*ESTRATTO DEL TESTO*
★ ★ ★
Il cuore rallenta, la mente cammina

 

di Francesca Sellani

Sabato pomeriggio la musica ha prodotto di nuovo la sua magia.

Un gruppo di persone si è incontrato in uno dei primi sabati caldi milanesi avendo come unica cosa in comune la curiosità, la curiosità per sperimentarsi attraverso la musica. Ad accompagnarli c’era prima di tutto il maestro Alejandro e due coach, Francesca e Pierpaolo, che hanno osservato e poi ragionato di quella magia con chi l’aveva appena vissuta.

Un modo di fare musica, quello di sabato, che per noi rappresenta la perfetta metafora del Coaching: uno spazio fisico e temporale dove ci si può esprimere in piena libertà e sperimentare in nuovi modi di essere. Dove le differenze non si annullano ma si esaltano le une con le altre, i ritmi si fondono in un’unica armonia, e tutti scoprono di avere competenze che non pensavano di avere prima di entrare in quella sala.

La sintesi più bella di questa magia l’ha trovata Letizia, una delle partecipanti, utilizzando le parole di una canzone di De André “il cuore rallenta e la mente cammina”.

Magia? Per chi come me e Pier avendo passato tanti anni all’interno delle organizzazioni e ora occupandoci di apprendimento organizzativo era però importante capire quali fossero gli elementi che compongono tale magia. Da cosa scaturisce la capacità di un gruppo di persone molto diverse fra di loro, per esperienza ed identità, di diventare in poco più di due ore un team che produce della buona musica? Cosa nei nostri percorsi di group e team coaching dobbiamo far sì che non manchi per far sì tutto ciò accada?

Lo abbiamo chiesto in primis alla letteratura, ad uno dei padri del team coaching che è David Clutterbuck, ma nel coaching non si vive di sola teoria. Avevamo quindi bisogno della nostra esperienza sul campo e così abbiamo deciso di organizzare “Il ritmo del group coaching”, evento all’interno della International Coaching week ICF, chiamando persone che non si conoscessero fra di loro a fare la stessa esperienza da cui era scaturito così tanto pensiero.

È stata quindi l’occasione per chiedere ai partecipanti cosa secondo loro aveva fatto sì che la musica, linguaggio arcaico ed universale, li portasse in così poco tempo a fare un’ottima performance come fossero un team consolidato. Loro stessi ci hanno parlato dell’essersi sentiti a proprio agio, di non aver vissuto il pregiudizio che sussiste in un team di persone che si conosce già e questo gli ha permesso di concentrarsi su quello che stavano facendo e ad ascoltarsi. Ci hanno poi sottolineato l’importanza di avere un maestro, un coach, un capo, che si è messo subito al loro livello, che ha dato al gruppo il rigore necessario sui cui innestare la propria creatività, che gli ha dato il permesso di riconoscere i propri talenti non ancora espressi.
★ ★ ★
*DATI DA ESAMINARE*
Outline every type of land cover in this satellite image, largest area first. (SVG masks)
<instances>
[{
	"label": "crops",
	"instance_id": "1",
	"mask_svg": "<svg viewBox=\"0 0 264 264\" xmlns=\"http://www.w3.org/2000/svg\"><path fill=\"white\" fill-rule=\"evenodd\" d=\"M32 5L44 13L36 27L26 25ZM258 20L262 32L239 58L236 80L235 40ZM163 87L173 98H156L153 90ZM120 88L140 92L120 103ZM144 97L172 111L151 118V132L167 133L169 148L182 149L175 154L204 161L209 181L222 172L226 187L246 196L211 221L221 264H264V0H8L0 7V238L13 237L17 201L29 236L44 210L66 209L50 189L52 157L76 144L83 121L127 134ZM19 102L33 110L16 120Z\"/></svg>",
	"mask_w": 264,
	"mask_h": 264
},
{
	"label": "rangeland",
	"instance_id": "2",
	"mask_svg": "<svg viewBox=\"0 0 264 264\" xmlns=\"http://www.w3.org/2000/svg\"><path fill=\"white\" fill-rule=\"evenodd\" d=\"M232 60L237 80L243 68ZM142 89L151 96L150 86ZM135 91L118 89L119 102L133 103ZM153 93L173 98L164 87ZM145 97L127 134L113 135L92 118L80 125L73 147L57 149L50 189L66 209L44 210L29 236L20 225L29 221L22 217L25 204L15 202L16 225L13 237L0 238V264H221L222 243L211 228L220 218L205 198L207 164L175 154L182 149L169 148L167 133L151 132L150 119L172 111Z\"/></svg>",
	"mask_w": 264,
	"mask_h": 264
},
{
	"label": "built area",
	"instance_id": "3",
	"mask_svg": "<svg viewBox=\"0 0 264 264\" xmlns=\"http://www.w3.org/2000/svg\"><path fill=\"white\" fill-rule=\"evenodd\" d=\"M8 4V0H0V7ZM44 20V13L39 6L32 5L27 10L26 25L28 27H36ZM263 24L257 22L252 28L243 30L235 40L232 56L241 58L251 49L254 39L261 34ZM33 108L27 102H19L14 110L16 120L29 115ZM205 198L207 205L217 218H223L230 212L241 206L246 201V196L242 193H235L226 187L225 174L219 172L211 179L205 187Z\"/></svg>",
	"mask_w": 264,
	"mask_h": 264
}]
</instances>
★ ★ ★
*COMPITO 1*
Rispondi a queste domande sul testo dell'incontro musicale:
(a) Come si chiamano i due coach che accompagnavano il gruppo insieme al maestro Alejandro?
(b) Con quali parole di una canzone di De André Letizia ha riassunto l'esperienza?
(c) Quale evento è stato organizzato, e all'interno di quale iniziativa?
*COMPITO 2*
Trascrivi fedelmente il passo del testo dell'incontro musicale che comincia con le parole contenenti "di Francesca Sellani" e si chiude con "in quella sala.".

*RISULTATO DELL'ESERCIZIO 1*
(a) Francesca e Pierpaolo.
(b) "il cuore rallenta e la mente cammina".
(c) "Il ritmo del group coaching", all'interno della International Coaching week ICF.

*RISULTATO DELL'ESERCIZIO 2*
di Francesca Sellani

Sabato pomeriggio la musica ha prodotto di nuovo la sua magia.

Un gruppo di persone si è incontrato in uno dei primi sabati caldi milanesi avendo come unica cosa in comune la curiosità, la curiosità per sperimentarsi attraverso la musica. Ad accompagnarli c’era prima di tutto il maestro Alejandro e due coach, Francesca e Pierpaolo, che hanno osservato e poi ragionato di quella magia con chi l’aveva appena vissuta.

Un modo di fare musica, quello di sabato, che per noi rappresenta la perfetta metafora del Coaching: uno spazio fisico e temporale dove ci si può esprimere in piena libertà e sperimentare in nuovi modi di essere. Dove le differenze non si annullano ma si esaltano le une con le altre, i ritmi si fondono in un’unica armonia, e tutti scoprono di avere competenze che non pensavano di avere prima di entrare in quella sala.